### WHAT THE TASK ASKS:
Would you please copy each line of the data in which the string "Entregas" occurs?

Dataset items
★ ★ ★ ★
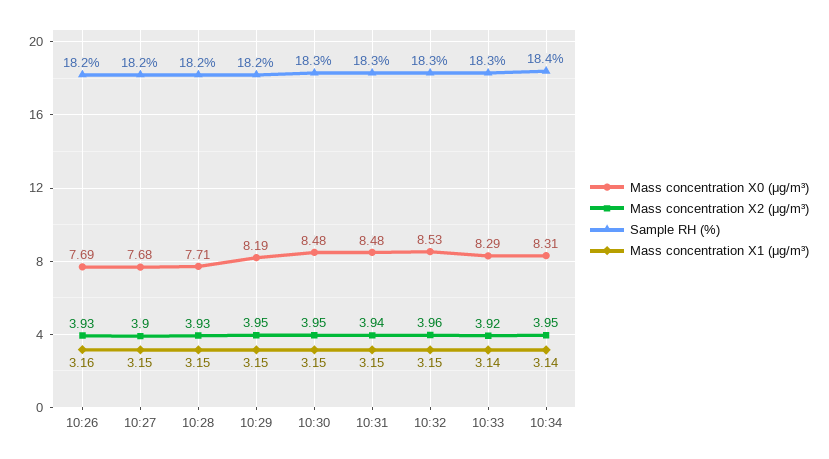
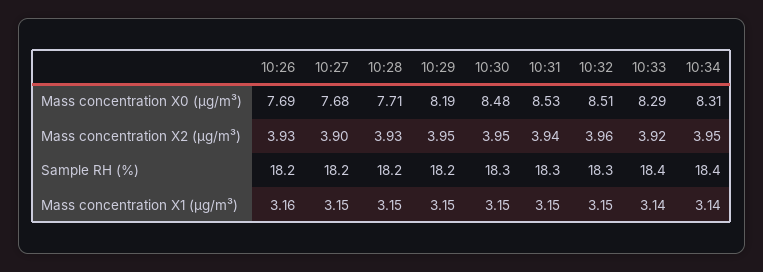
  {
    "Mass concentration X0 (μg/m³)": {
      "10:26": 7.69,
      "10:27": 7.68,
      "10:28": 7.71,
      "10:29": 8.19,
      "10:30": 8.48,
-     "10:31": 8.48,
+     "10:31": 8.53,
-     "10:32": 8.53,
+     "10:32": 8.51,
      "10:33": 8.29,
      "10:34": 8.31
    },
    "Mass concentration X2 (μg/m³)": {
      "10:26": 3.93,
      "10:27": 3.9,
      "10:28": 3.93,
      "10:29": 3.95,
      "10:30": 3.95,
      "10:31": 3.94,
      "10:32": 3.96,
      "10:33": 3.92,
      "10:34": 3.95
    },
    "Sample RH (%)": {
      "10:26": 18.2,
      "10:27": 18.2,
      "10:28": 18.2,
      "10:29": 18.2,
      "10:30": 18.3,
      "10:31": 18.3,
      "10:32": 18.3,
-     "10:33": 18.3,
+     "10:33": 18.4,
      "10:34": 18.4
    },
    "Mass concentration X1 (μg/m³)": {
      "10:26": 3.16,
      "10:27": 3.15,
      "10:28": 3.15,
      "10:29": 3.15,
      "10:30": 3.15,
      "10:31": 3.15,
      "10:32": 3.15,
      "10:33": 3.14,
      "10:34": 3.14
    }
  }

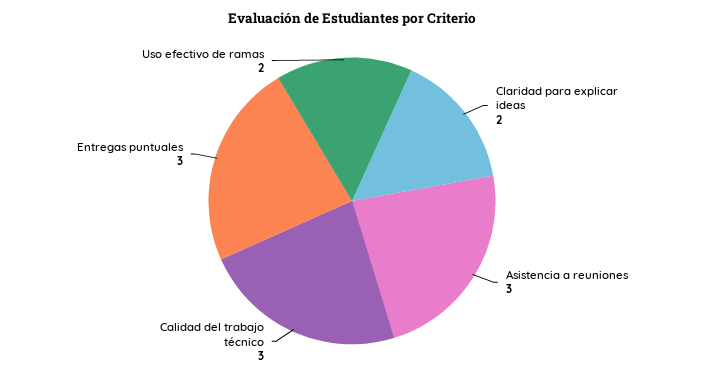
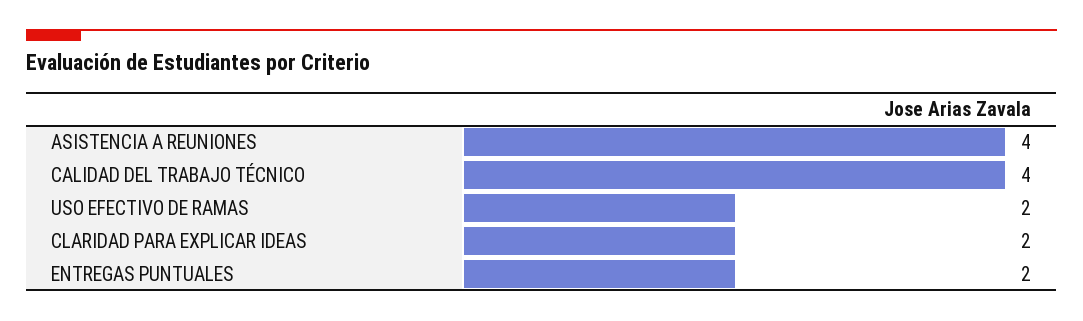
  {
    "Claridad para explicar ideas": 2,
-   "Asistencia a reuniones": 3,
+   "Asistencia a reuniones": 4,
-   "Calidad del trabajo técnico": 3,
+   "Calidad del trabajo técnico": 4,
-   "Entregas puntuales": 3,
+   "Entregas puntuales": 2,
    "Uso efectivo de ramas": 2
  }

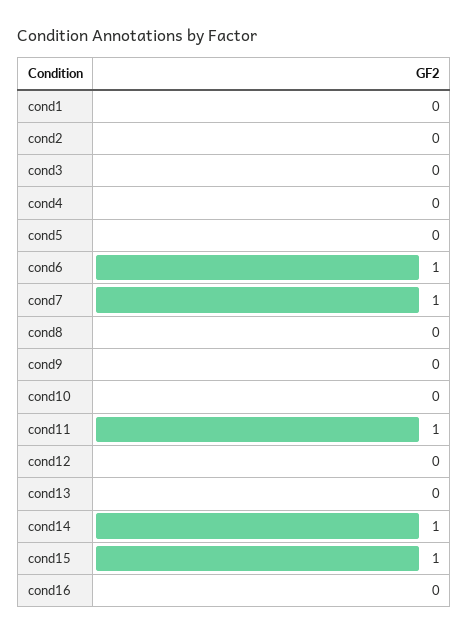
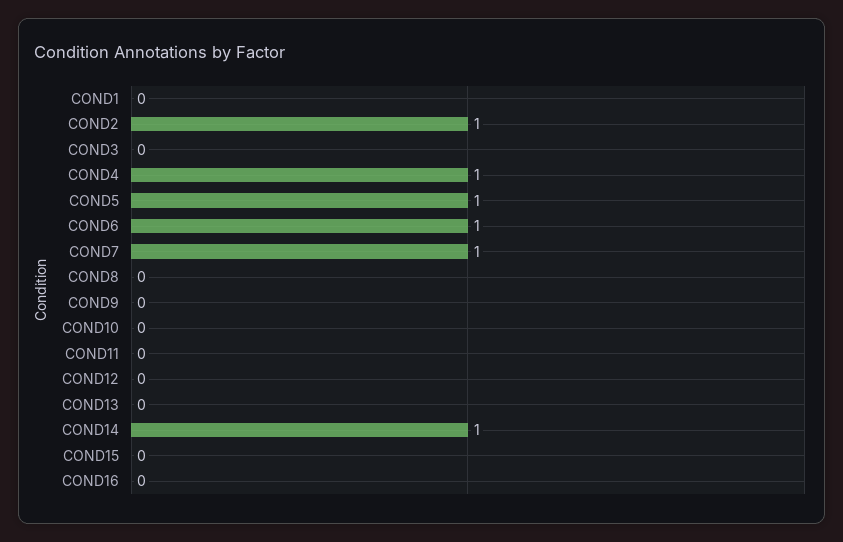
  {
    "cond1": 0,
-   "cond2": 0,
+   "cond2": 1,
    "cond3": 0,
-   "cond4": 0,
+   "cond4": 1,
-   "cond5": 0,
+   "cond5": 1,
    "cond6": 1,
    "cond7": 1,
    "cond8": 0,
    "cond9": 0,
    "cond10": 0,
-   "cond11": 1,
+   "cond11": 0,
    "cond12": 0,
    "cond13": 0,
    "cond14": 1,
-   "cond15": 1,
+   "cond15": 0,
    "cond16": 0
  }

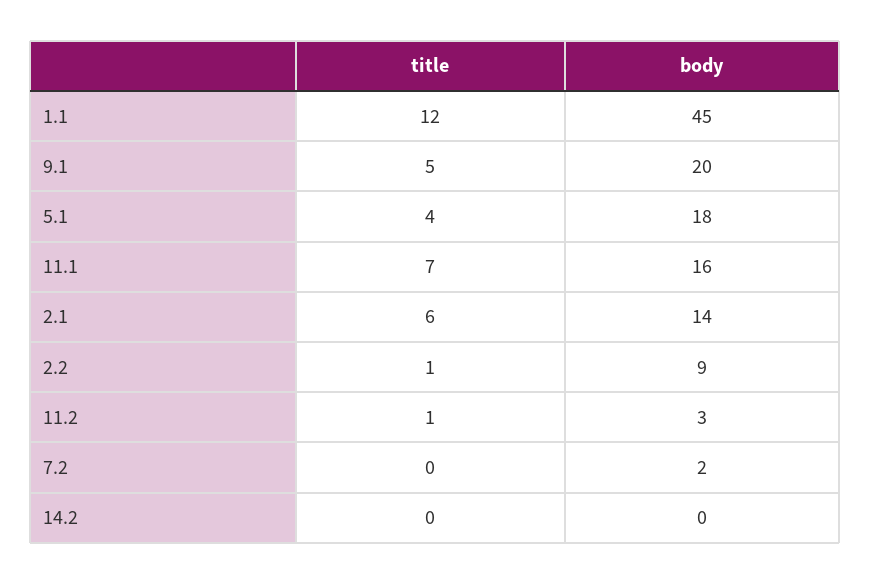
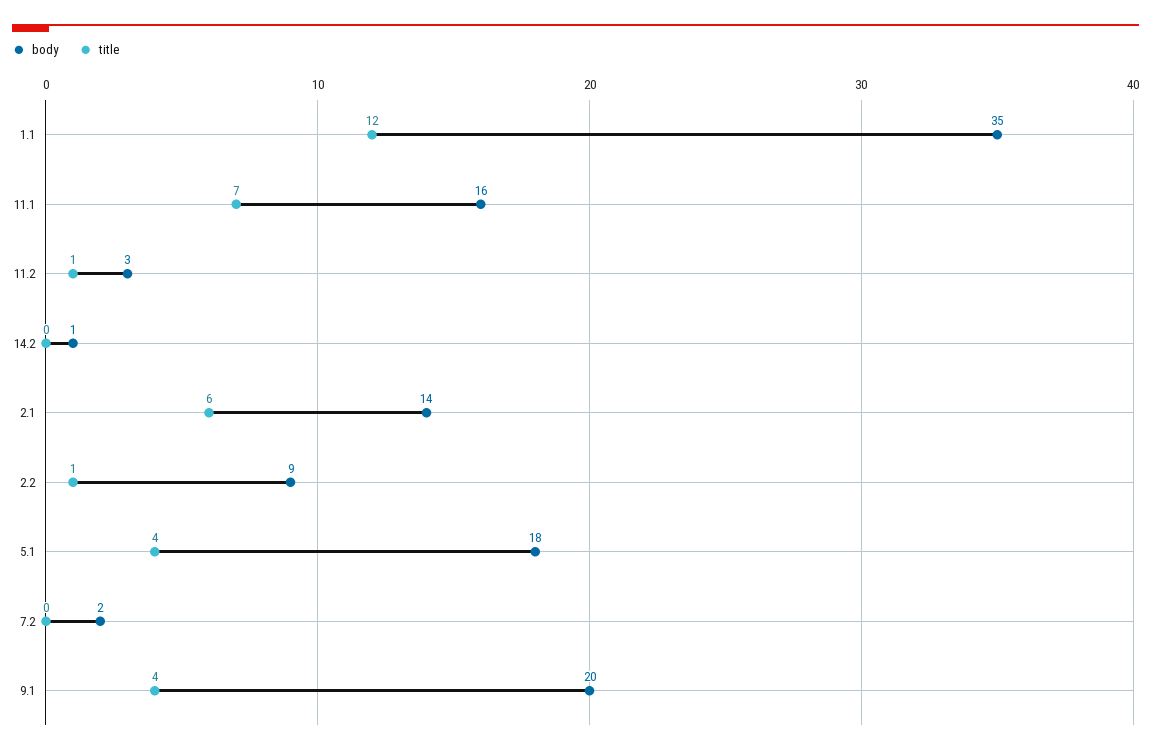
  {
    "title": {
      "1.1": 12,
-     "9.1": 5,
+     "9.1": 4,
      "5.1": 4,
      "11.1": 7,
      "2.1": 6,
      "2.2": 1,
      "11.2": 1,
      "7.2": 0,
      "14.2": 0
    },
    "body": {
-     "1.1": 45,
+     "1.1": 35,
      "9.1": 20,
      "5.1": 18,
      "11.1": 16,
      "2.1": 14,
      "2.2": 9,
      "11.2": 3,
      "7.2": 2,
-     "14.2": 0
+     "14.2": 1
    }
  }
★ ★ ★ ★
### ANSWER BELOW:
-   "Entregas puntuales": 3,
+   "Entregas puntuales": 2,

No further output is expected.